* WHAT TO PRODUCE
The entries below should be transcribed exactly, every one of them.

Source data
★ ★ ★ ★ ★ ★ ★

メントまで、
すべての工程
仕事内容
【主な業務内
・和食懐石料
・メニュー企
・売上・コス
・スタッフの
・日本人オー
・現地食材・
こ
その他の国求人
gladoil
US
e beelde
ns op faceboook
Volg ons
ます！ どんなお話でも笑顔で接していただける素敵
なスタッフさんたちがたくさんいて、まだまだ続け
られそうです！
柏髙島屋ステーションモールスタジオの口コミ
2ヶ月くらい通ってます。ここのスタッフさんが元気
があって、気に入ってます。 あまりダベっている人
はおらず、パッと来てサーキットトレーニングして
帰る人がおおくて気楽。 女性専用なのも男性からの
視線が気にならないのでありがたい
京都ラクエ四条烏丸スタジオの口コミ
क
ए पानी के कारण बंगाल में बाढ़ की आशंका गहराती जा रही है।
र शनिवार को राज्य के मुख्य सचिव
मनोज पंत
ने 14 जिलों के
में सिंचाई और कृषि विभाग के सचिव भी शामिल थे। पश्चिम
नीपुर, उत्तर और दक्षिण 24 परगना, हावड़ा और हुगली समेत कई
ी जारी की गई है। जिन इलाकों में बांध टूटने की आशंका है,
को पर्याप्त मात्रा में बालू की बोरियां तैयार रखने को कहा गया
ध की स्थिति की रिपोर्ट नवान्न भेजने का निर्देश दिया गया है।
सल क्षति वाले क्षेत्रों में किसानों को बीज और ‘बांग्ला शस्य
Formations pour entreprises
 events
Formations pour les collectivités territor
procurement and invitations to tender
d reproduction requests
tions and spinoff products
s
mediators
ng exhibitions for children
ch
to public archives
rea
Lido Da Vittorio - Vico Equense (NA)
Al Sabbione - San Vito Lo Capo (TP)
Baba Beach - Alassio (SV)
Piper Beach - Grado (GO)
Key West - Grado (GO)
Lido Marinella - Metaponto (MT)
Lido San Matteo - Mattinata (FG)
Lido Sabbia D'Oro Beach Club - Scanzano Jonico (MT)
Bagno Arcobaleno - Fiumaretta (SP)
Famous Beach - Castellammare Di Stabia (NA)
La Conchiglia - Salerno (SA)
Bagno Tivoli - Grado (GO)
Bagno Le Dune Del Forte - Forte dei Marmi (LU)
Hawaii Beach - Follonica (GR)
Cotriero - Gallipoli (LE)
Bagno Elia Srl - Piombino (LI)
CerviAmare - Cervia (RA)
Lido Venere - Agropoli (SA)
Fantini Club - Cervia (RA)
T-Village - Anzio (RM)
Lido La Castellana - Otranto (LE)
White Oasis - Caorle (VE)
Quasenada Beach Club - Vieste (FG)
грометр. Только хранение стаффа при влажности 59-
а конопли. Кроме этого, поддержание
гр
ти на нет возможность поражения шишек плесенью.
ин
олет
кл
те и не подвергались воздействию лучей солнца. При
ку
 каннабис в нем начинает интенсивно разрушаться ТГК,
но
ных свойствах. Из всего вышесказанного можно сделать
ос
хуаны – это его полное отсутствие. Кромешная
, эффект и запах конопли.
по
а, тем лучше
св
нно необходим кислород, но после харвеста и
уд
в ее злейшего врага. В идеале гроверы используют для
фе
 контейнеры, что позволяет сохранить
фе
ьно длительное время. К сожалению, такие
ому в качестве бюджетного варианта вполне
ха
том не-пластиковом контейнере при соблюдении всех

★ ★ ★ ★ ★ ★ ★

* PROBLEM SOLUTION
メントまで、
すべての工程
仕事内容
【主な業務内
・和食懐石料
・メニュー企
・売上・コス
・スタッフの
・日本人オー
・現地食材・
こ
その他の国求人
gladoil
US
e beelde
ns op faceboook
Volg ons
ます！ どんなお話でも笑顔で接していただける素敵
なスタッフさんたちがたくさんいて、まだまだ続け
られそうです！
柏髙島屋ステーションモールスタジオの口コミ
2ヶ月くらい通ってます。ここのスタッフさんが元気
があって、気に入ってます。 あまりダベっている人
はおらず、パッと来てサーキットトレーニングして
帰る人がおおくて気楽。 女性専用なのも男性からの
視線が気にならないのでありがたい
京都ラクエ四条烏丸スタジオの口コミ
क
ए पानी के कारण बंगाल में बाढ़ की आशंका गहराती जा रही है।
र शनिवार को राज्य के मुख्य सचिव
मनोज पंत
ने 14 जिलों के
में सिंचाई और कृषि विभाग के सचिव भी शामिल थे। पश्चिम
नीपुर, उत्तर और दक्षिण 24 परगना, हावड़ा और हुगली समेत कई
ी जारी की गई है। जिन इलाकों में बांध टूटने की आशंका है,
को पर्याप्त मात्रा में बालू की बोरियां तैयार रखने को कहा गया
ध की स्थिति की रिपोर्ट नवान्न भेजने का निर्देश दिया गया है।
सल क्षति वाले क्षेत्रों में किसानों को बीज और ‘बांग्ला शस्य
Formations pour entreprises
 events
Formations pour les collectivités territor
procurement and invitations to tender
d reproduction requests
tions and spinoff products
s
mediators
ng exhibitions for children
ch
to public archives
rea
Lido Da Vittorio - Vico Equense (NA)
Al Sabbione - San Vito Lo Capo (TP)
Baba Beach - Alassio (SV)
Piper Beach - Grado (GO)
Key West - Grado (GO)
Lido Marinella - Metaponto (MT)
Lido San Matteo - Mattinata (FG)
Lido Sabbia D'Oro Beach Club - Scanzano Jonico (MT)
Bagno Arcobaleno - Fiumaretta (SP)
Famous Beach - Castellammare Di Stabia (NA)
La Conchiglia - Salerno (SA)
Bagno Tivoli - Grado (GO)
Bagno Le Dune Del Forte - Forte dei Marmi (LU)
Hawaii Beach - Follonica (GR)
Cotriero - Gallipoli (LE)
Bagno Elia Srl - Piombino (LI)
CerviAmare - Cervia (RA)
Lido Venere - Agropoli (SA)
Fantini Club - Cervia (RA)
T-Village - Anzio (RM)
Lido La Castellana - Otranto (LE)
White Oasis - Caorle (VE)
Quasenada Beach Club - Vieste (FG)
грометр. Только хранение стаффа при влажности 59-
а конопли. Кроме этого, поддержание
гр
ти на нет возможность поражения шишек плесенью.
ин
олет
кл
те и не подвергались воздействию лучей солнца. При
ку
 каннабис в нем начинает интенсивно разрушаться ТГК,
но
ных свойствах. Из всего вышесказанного можно сделать
ос
хуаны – это его полное отсутствие. Кромешная
, эффект и запах конопли.
по
а, тем лучше
св
нно необходим кислород, но после харвеста и
уд
в ее злейшего врага. В идеале гроверы используют для
фе
 контейнеры, что позволяет сохранить
фе
ьно длительное время. К сожалению, такие
ому в качестве бюджетного варианта вполне
ха
том не-пластиковом контейнере при соблюдении всех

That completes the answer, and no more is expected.